Got corns on your feet? Rub a little on your corns. Now I ain't saying
it will take out the corns. I ain't saying that. But it'll take the pain
out of the corns. That's what it'll do."
Indian Bob now puts on a scary little act of his own to prove his point.
"Lookee here. To show how Cherokee Oil kills pain I'm gonna rub some
on my tongue. Then I'm gonna pass a red-hot iron right over it."
He turns on the hitherto mysterious blowtorch. In its blue flame he sets
the business-end of the soldering iron. Meanwhile he extends his tongue
and lubricates the top of it with a good measure of the oil. Then he seizes
the hot iron, and holding the tongue taut with his left hand, he moves
the glowing head slowly up and down the flesh several times. Again the
viewers fall silent and popeyed. He stops now with a flourish and points
to his uninjured tongue. "See?" he says with a smile. "Isn't that great
stuff?" The crowd applauds and he takes a bow.
Now the time has come for the actual peddling.
"I've proved to you folks what a wonderful oil this is. All our pains
is under the skin. What we need is something that will sink down and get
at 'em.
"Now, you can buy Cherokee Oil in your drugstores. They'll charge you
one dollar for a bottle, family size. But the bottles we sell they're
fifty-cent size. You can't get that size in no drugstore.
"I told you earlier that I was gonna make you a special offer, and I'm
gonna stick to my word. I'm not cheating you. I'm not trying to fool you.

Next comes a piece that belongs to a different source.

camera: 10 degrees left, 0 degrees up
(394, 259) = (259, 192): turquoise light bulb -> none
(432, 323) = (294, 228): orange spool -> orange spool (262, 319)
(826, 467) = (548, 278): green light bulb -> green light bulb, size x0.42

If you've ever been fooled it wasn't by no Indian. It was by one of your
own race.
"I said this size bottle sells for fifty cents. I'm gonna give it to
you for a quarter. For just two-bits, no more. In fact, I'll go that one
better. If you buy two bottles, I'll give you a third bottle ab-so-lute-ly
free gratis. And what thanks do I expect? The only thanks I want is, you
go home, use it, and tell all your friends about it. That's all. O. K.?"

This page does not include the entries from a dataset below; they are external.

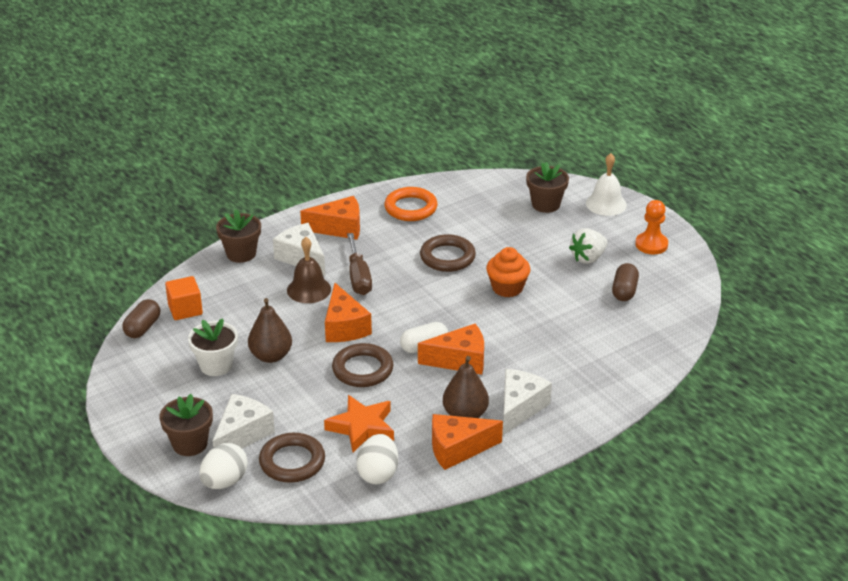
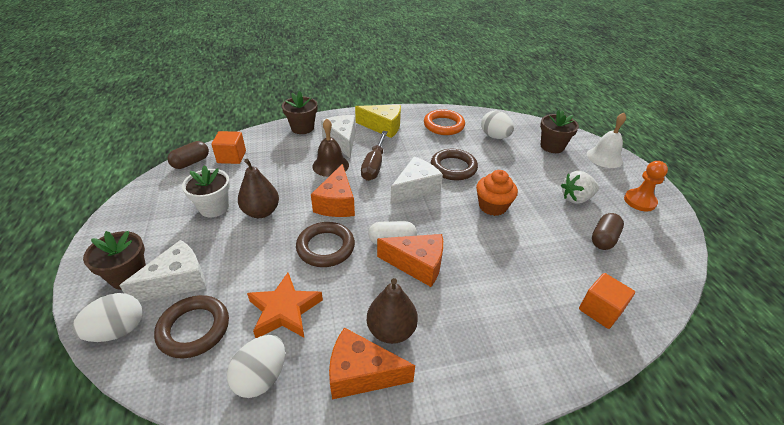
camera: 20 degrees right, 5 degrees up
(339, 228) = (383, 127): orange cheese -> yellow cheese
(477, 208) = (494, 136): none -> white egg
(520, 408) = (452, 341): white cheese -> white cheese (415, 188)
(635, 352) = (600, 310): none -> orange cube

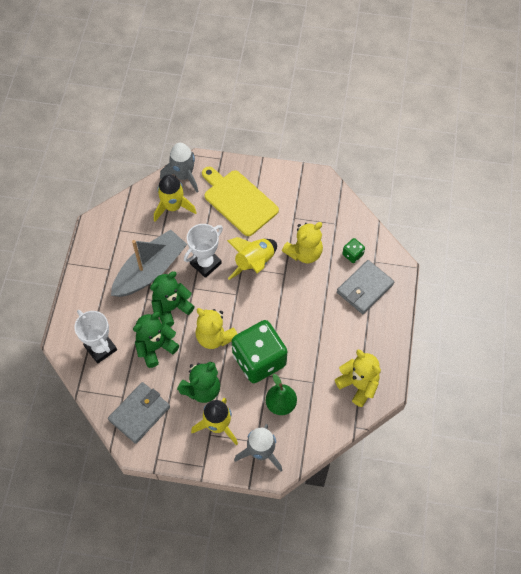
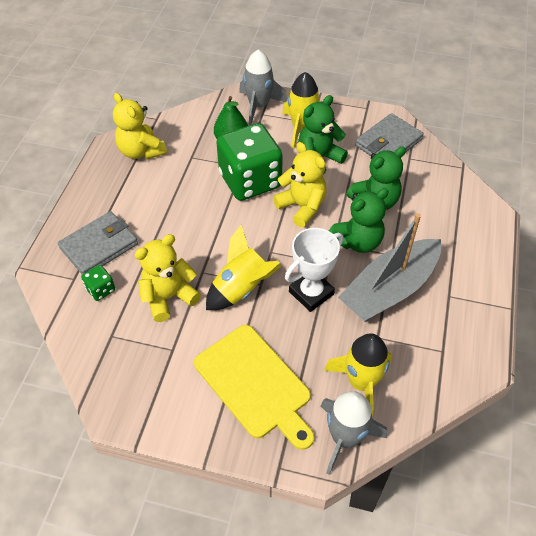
camera: 175 degrees left, 10 degrees down
(100, 348) = (443, 204): white trophy -> none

Sales begin. The first couple of buyers are possibly shills, but a good
many convinced purchasers follow them. One man who was wise-cracking a
while back buys a bottle, as if to make amends for his earlier doubts.
A housewife in a blue polka-dot dress orders a half-dozen bottles. ("Always
glad to serve the ladies," says Bob gallantly as he puts them into her
shopping basket.) A shy little Italian man takes three bottles. A brawny
black man invests in two-bits' worth. And so it goes. Eventually the audience,
purchasers and non-purchasers, drifts away. (If the night was still young,
the pitchmen might stage repeat performances. Chances are, at their afternoon
and evening shows together, they could take in a pretty penny according
to the economy of 1925.)
By 9:30, however, the storekeepers have switched off their window lights
and locked their doors, and the Saturday crowds have departed. Market
Street has lost its brief magic and become almost a ghost street. I can
imagine that at evening's end our Indian hucksters had demounted their
flare lamp, packed it with the rest of the gear into their rattletrap
auto, and driven off to who knows where. But I would not have witnessed
their departure, having returned home the short way when the firebell
rang curfew to us young'uns.
Street vending is surely one of the world's oldest professions. The salesmen
practice quintessential trade. Trader Primus has an article he wants to
sell. He targets Secundus and tries to convince him that he can't live
without the article. Secundus at long last agrees. Cash is exchanged for
commodity, and both part friendly at least for the time being. (Caveat
emptor, said the Romans: "Buyer beware!")
I can't imagine that the montebanks took their acts to larger cities.
Their pitch presupposed an unsophisticated, naive clientele. But we small-town
yokels were not so dumb after all. Nobody had to buy from the Saturday
night pitchmen; so you could just enjoy their hour of spiel and sideshow
without spending one Indian-head penny!